Existem vários tipos de práticas ou intervenções não farmacológicas que auxiliam no tratamento ou ajudam a aliviar sintomas de transtornos psiquiátricos. A musicoterapia, sabidamente, ajuda a aliviar sintomas de ansiedade, depressão, além de melhorar qualidade de vida e funcionamento social. Ademais, as práticas envolvendo aprendizado de instrumentos musicais estão associadas a melhora cognitiva e uma melhor qualidade de envelhecimento. A meditação tem sido cada vez mais praticada e estudada no tratamento de transtornos mentais e já se mostrou eficaz para transtornos depressivos, ansiosos, transtornos por uso de substâncias psicoativas, bem como também está associada a melhorias em memória e outras funções cognitivas. Importante lembrar que existem várias práticas meditativas que já são reconhecidamente eficazes, como as técnicas de mindfulness, meditação transcendental, Kirtan Kriya, Zen e Shamata-Vipassana
Qual a importância do hospital psiquiátrico para a dependência química?

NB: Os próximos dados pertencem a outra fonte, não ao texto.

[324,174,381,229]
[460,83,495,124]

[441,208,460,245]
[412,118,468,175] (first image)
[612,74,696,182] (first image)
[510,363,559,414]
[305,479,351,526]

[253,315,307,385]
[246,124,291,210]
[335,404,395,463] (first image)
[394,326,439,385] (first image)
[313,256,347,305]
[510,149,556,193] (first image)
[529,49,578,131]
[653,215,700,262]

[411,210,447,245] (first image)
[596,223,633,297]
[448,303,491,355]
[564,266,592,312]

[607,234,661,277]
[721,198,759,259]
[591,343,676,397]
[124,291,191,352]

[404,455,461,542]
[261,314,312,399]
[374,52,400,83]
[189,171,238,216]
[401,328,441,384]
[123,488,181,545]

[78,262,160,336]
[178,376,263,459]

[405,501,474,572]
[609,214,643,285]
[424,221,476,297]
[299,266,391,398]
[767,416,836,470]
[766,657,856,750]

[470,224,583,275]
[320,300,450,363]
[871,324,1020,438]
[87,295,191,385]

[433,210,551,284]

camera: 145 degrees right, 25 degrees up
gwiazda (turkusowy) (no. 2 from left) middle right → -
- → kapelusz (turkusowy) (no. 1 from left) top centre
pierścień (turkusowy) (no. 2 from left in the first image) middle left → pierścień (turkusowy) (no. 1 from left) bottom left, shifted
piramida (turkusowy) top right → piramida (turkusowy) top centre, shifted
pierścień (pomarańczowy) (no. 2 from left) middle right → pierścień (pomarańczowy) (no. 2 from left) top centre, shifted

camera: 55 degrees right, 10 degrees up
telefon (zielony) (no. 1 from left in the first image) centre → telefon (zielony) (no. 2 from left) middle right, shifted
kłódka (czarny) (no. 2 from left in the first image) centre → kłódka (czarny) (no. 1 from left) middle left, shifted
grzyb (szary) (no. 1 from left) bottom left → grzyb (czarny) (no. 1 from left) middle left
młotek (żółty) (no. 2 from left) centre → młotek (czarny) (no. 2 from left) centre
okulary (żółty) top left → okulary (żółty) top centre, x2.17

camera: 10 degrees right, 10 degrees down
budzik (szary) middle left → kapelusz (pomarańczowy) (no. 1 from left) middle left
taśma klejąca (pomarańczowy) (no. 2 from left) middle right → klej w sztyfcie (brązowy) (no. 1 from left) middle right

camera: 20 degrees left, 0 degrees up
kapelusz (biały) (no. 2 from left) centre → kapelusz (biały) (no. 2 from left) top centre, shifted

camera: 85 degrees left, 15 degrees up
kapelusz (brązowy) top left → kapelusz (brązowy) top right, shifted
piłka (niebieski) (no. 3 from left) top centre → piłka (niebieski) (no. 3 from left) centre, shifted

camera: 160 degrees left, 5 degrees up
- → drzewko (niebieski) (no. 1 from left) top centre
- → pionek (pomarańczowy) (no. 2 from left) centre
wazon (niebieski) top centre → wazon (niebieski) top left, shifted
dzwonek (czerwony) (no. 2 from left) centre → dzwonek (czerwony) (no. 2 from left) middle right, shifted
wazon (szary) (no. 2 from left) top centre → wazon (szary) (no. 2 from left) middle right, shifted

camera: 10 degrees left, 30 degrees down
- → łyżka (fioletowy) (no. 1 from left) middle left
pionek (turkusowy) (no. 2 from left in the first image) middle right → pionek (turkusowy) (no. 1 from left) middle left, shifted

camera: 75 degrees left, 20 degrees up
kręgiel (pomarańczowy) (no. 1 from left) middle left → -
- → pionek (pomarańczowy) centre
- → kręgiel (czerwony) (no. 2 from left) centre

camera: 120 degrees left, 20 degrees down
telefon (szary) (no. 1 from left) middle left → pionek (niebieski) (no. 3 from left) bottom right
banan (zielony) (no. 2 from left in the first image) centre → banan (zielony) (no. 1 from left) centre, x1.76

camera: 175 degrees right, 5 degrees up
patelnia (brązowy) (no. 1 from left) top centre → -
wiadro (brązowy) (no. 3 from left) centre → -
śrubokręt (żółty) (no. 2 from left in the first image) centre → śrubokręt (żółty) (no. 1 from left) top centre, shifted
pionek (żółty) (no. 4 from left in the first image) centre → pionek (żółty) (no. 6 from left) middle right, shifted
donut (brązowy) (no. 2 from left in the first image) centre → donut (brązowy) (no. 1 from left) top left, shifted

A internação psiquiátrica se faz necessária quando o uso de substâncias psicoativas, seja em padrão de abuso, uso nocivo ou dependência, estiver colocando a pessoa em situação de risco, seja pelo risco de exposição, de causar danos para si mesma ou para os outros - situações nas quais a internação pode se dar até mesmo de forma involuntária. O hospital psiquiátrico deve ser capaz de prover segurança e tratamento adequado para o doente com problemas por uso de substâncias psicoativas, dispondo de abordagens multiprofissionais que possam ajudar a atingir remissão e abstinência.
O que o motiva a trabalhar este tema?
Como mencionado anteriormente, a nossa população tem envelhecido, com um aumento proporcional de idosos na constituição demográfica de nosso país. O reconhecimento e adequado tratamento dos transtornos por uso de benzodiazepínicos e de outras substâncias psicoativas nos idosos merece ainda especial atenção em virtude da maior vulnerabilidade desse grupo.
Como o OBID pode ajudar neste seu trabalho?
O Observatório Brasileiro de Informações sobre Drogas tem seu importante papel de levar informações confiáveis e de qualidade para a população e para os profissionais de saúde sobre o uso de substâncias psicoativas, com dados atualizados e científicos sobre o tema. Desta forma, nós, profissionais da área de saúde mental, podemos nos manter atualizados e oferecer cuidados adequados.
Eduardo César Q. Gonçalves é médico pela Universidade Federal de Juiz de Fora, Psiquiatra pelo Hospital de Base do Distrito Federal, Psicogeriatra pelo Instituto de Psiquiatria HC-FMUSP e colaborador do Programa Terceira Idade (PROTER) IPQ HC-FMUSP. Médico psiquiatra da equipe de Psicogeriatria do Ambulatório Médico de Especialidades (AME) Psiquiatria Dra. Jandira Masur em São Paulo-SP.